El Partido Acción Nacional (PAN) cerró filas en respaldo a la gobernadora de Chihuahua, Maru Campos, en medio de la polémica por la muerte de dos agentes estadounidenses —presuntamente de la CIA— ocurrida tras un operativo contra el narcotráfico en la entidad.

La dirigencia panista expresó su apoyo a la mandataria estatal y rechazó las críticas en su contra, al considerar que forman parte de una politización del caso, en un contexto de confrontación entre el gobierno estatal y autoridades federales.
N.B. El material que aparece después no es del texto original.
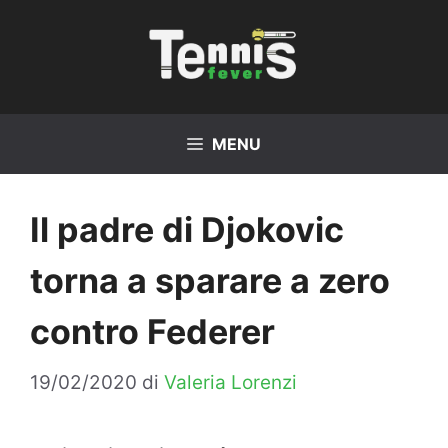
Vai
al
contenuto
MENU
Il padre di Djokovic
torna a sparare a zero
contro Federer
19/02/2020
di
Valeria Lorenzi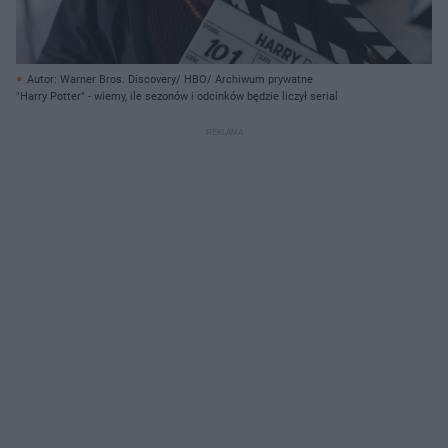
Autor: Warner Bros. Discovery/ HBO/ Archiwum prywatne
"Harry Potter" - wiemy, ile sezonów i odcinków będzie liczył serial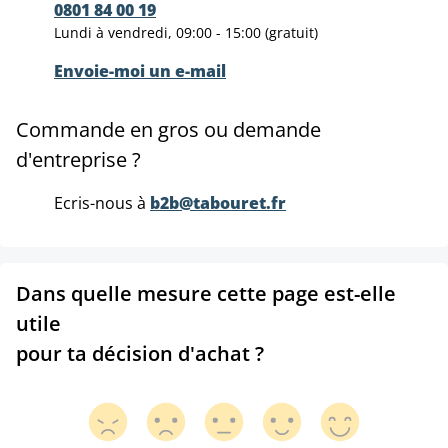
0801 84 00 19
Lundi à vendredi, 09:00 - 15:00 (gratuit)
Envoie-moi un e-mail
Commande en gros ou demande
d'entreprise ?
Ecris-nous à
b2b@tabouret.fr
Dans quelle mesure cette page est-elle
utile
pour ta décision d'achat ?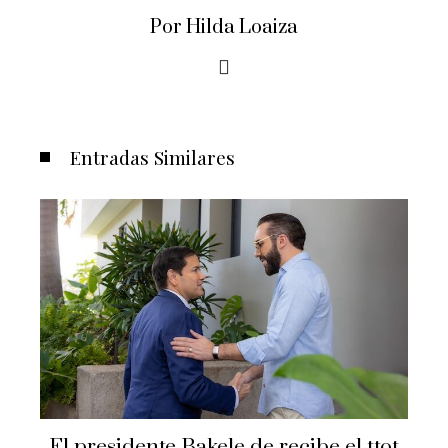
Por Hilda Loaiza
Entradas Similares
El presidente Bakele de recibe el ttot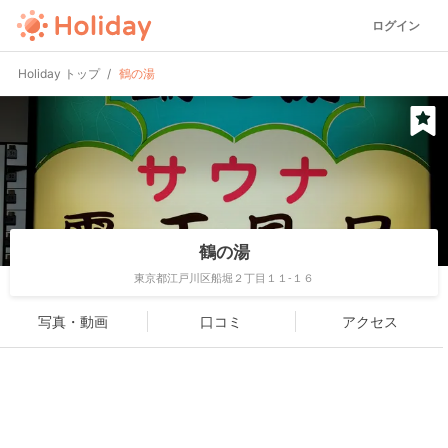
ログイン
Holiday トップ
鶴の湯
鶴の湯
東京都江戸川区船堀２丁目１１-１６
写真・動画
口コミ
アクセス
El caso se originó tras la muerte de cuatro personas —dos estadounidenses y dos agentes mexicanos— en un accidente carretero ocurrido después de un operativo contra laboratorios clandestinos en la sierra de Chihuahua, lo que desató cuestionamientos sobre la presencia de agentes extranjeros en tareas de seguridad sin autorización federal.

A raíz del incidente, el gobierno federal encabezado por Claudia Sheinbaum abrió una investigación para determinar si hubo violaciones a la Ley de Seguridad Nacional, al no haberse notificado la participación de personal extranjero en el operativo.

La situación generó tensiones políticas, ya que legisladores y actores de Morena han exigido explicaciones a la administración estatal, mientras el PAN acusa que estos señalamientos buscan debilitar a la gobernadora.

En este contexto, el partido reiteró su respaldo a Campos y defendió la estrategia de seguridad en Chihuahua, subrayando que la colaboración internacional debe analizarse con responsabilidad y sin sesgos políticos.

El caso ha escalado a nivel nacional e incluso internacional, al abrir el debate sobre los límites de la cooperación entre México y Estados Unidos en materia de seguridad, así como el respeto a la soberanía nacional.